Description of the task: The entries below should be repeated exactly, with no pictures carried over.

------------------------------------

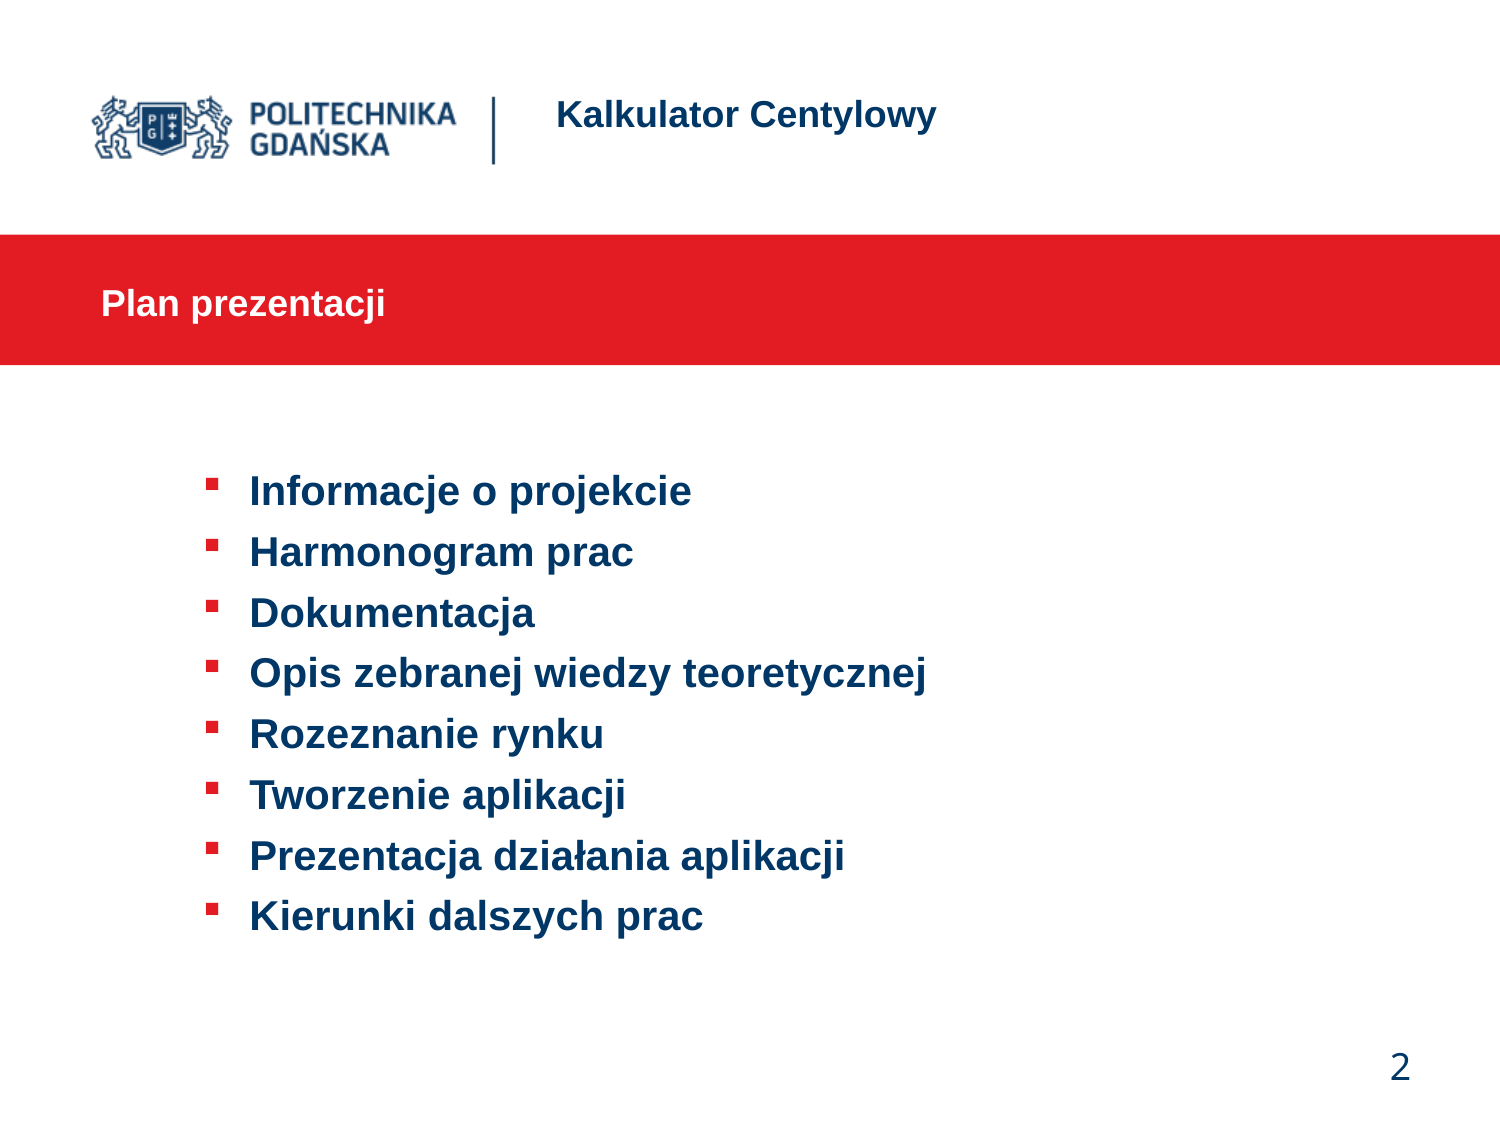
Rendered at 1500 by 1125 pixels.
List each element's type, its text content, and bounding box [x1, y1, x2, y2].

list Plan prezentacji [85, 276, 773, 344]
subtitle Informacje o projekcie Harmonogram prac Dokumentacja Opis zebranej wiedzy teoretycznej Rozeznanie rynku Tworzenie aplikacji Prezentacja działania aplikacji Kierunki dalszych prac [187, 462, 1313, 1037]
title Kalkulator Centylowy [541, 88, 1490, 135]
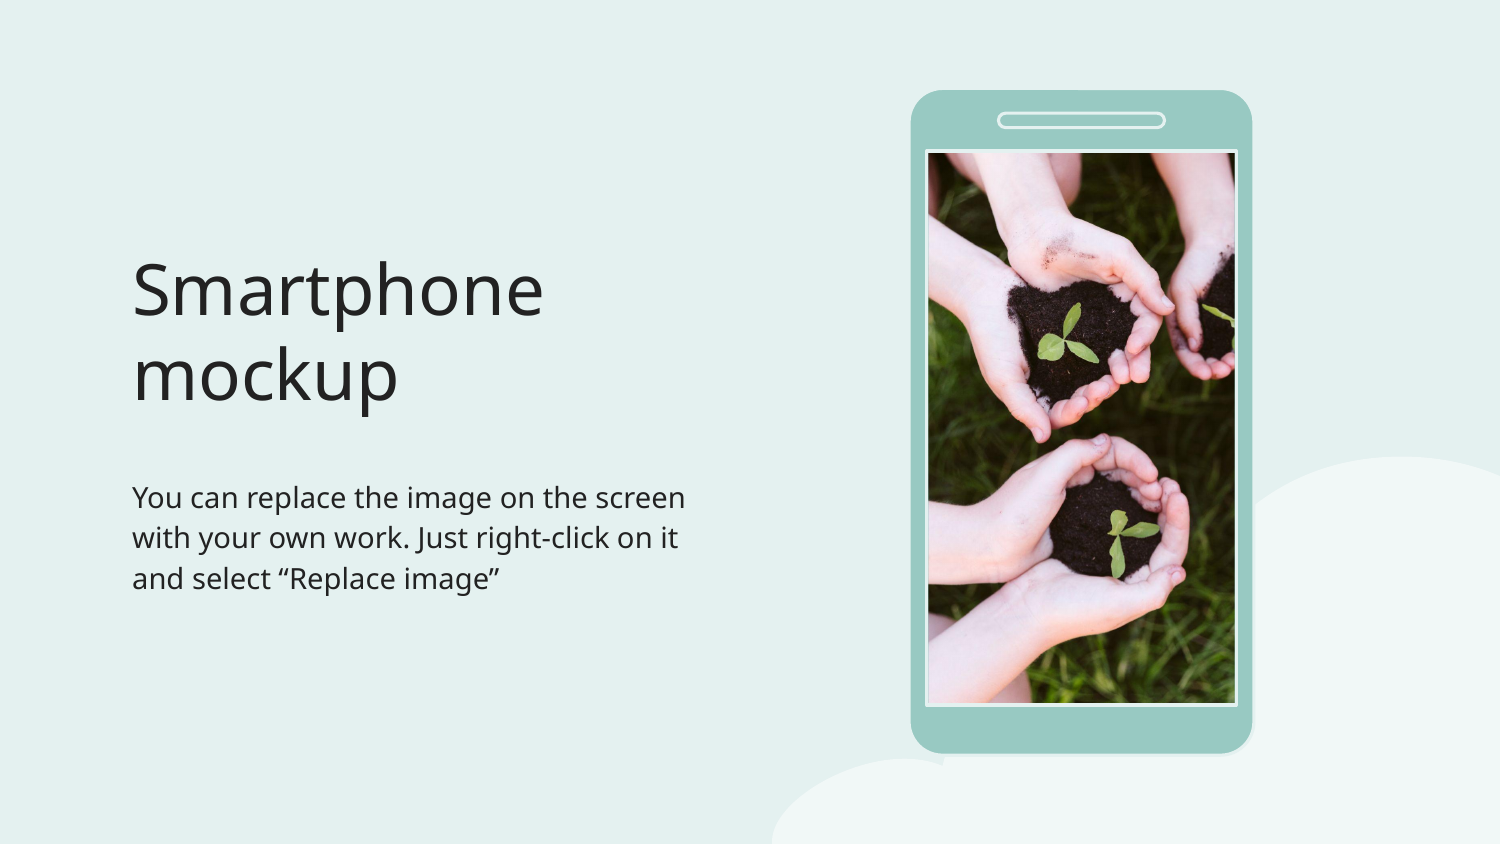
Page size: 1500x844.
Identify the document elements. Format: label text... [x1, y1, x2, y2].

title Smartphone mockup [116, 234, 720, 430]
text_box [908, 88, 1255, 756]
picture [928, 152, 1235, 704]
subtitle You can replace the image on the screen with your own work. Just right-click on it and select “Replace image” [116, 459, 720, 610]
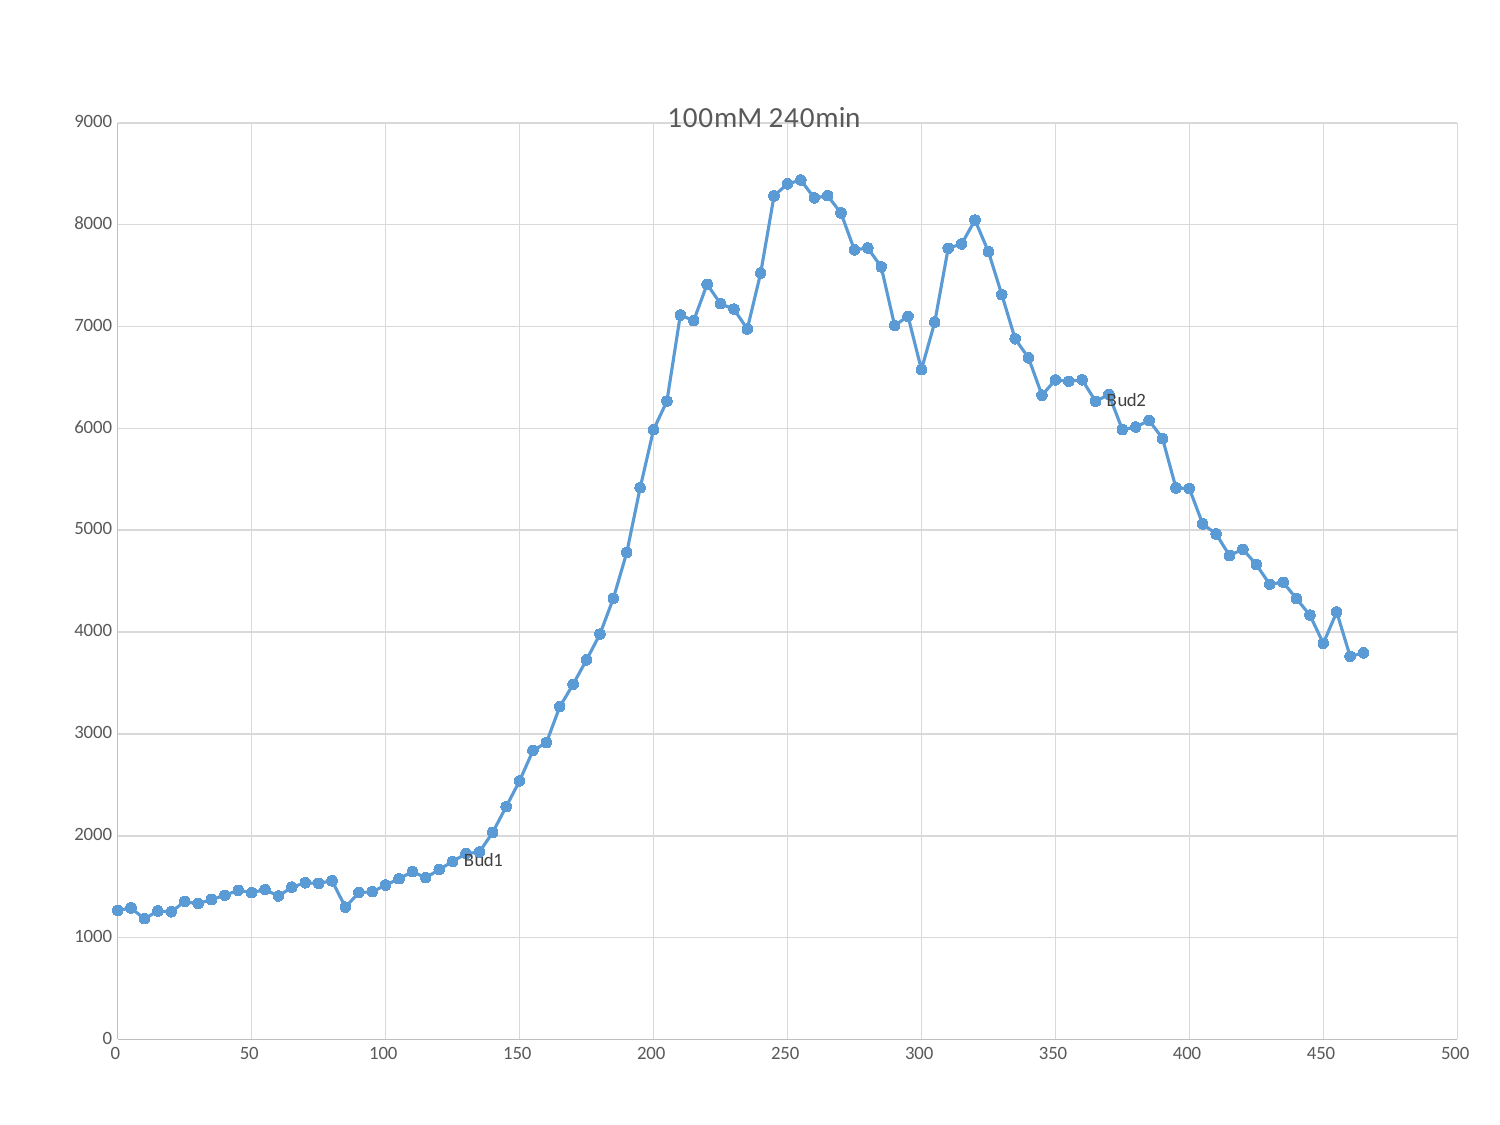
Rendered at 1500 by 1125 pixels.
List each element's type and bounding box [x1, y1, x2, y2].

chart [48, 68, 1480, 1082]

------------------------------------

Expected answer:
Rendered at 1500 by 1125 pixels.
List each element's type, its text content, and bounding box [x1, y1, x2, y2].

list Plan prezentacji [85, 276, 773, 344]
subtitle Informacje o projekcie Harmonogram prac Dokumentacja Opis zebranej wiedzy teoretycznej Rozeznanie rynku Tworzenie aplikacji Prezentacja działania aplikacji Kierunki dalszych prac [187, 462, 1313, 1037]
title Kalkulator Centylowy [541, 88, 1490, 135]
Page size: 1500x844.
Identify the document elements. Format: label text... [x1, y1, x2, y2].

title Smartphone mockup [116, 234, 720, 430]
text_box [908, 88, 1255, 756]
picture [928, 152, 1235, 704]
subtitle You can replace the image on the screen with your own work. Just right-click on it and select “Replace image” [116, 459, 720, 610]
Rendered at 1500 by 1125 pixels.
List each element's type and bounding box [x1, y1, x2, y2].

chart [48, 68, 1480, 1082]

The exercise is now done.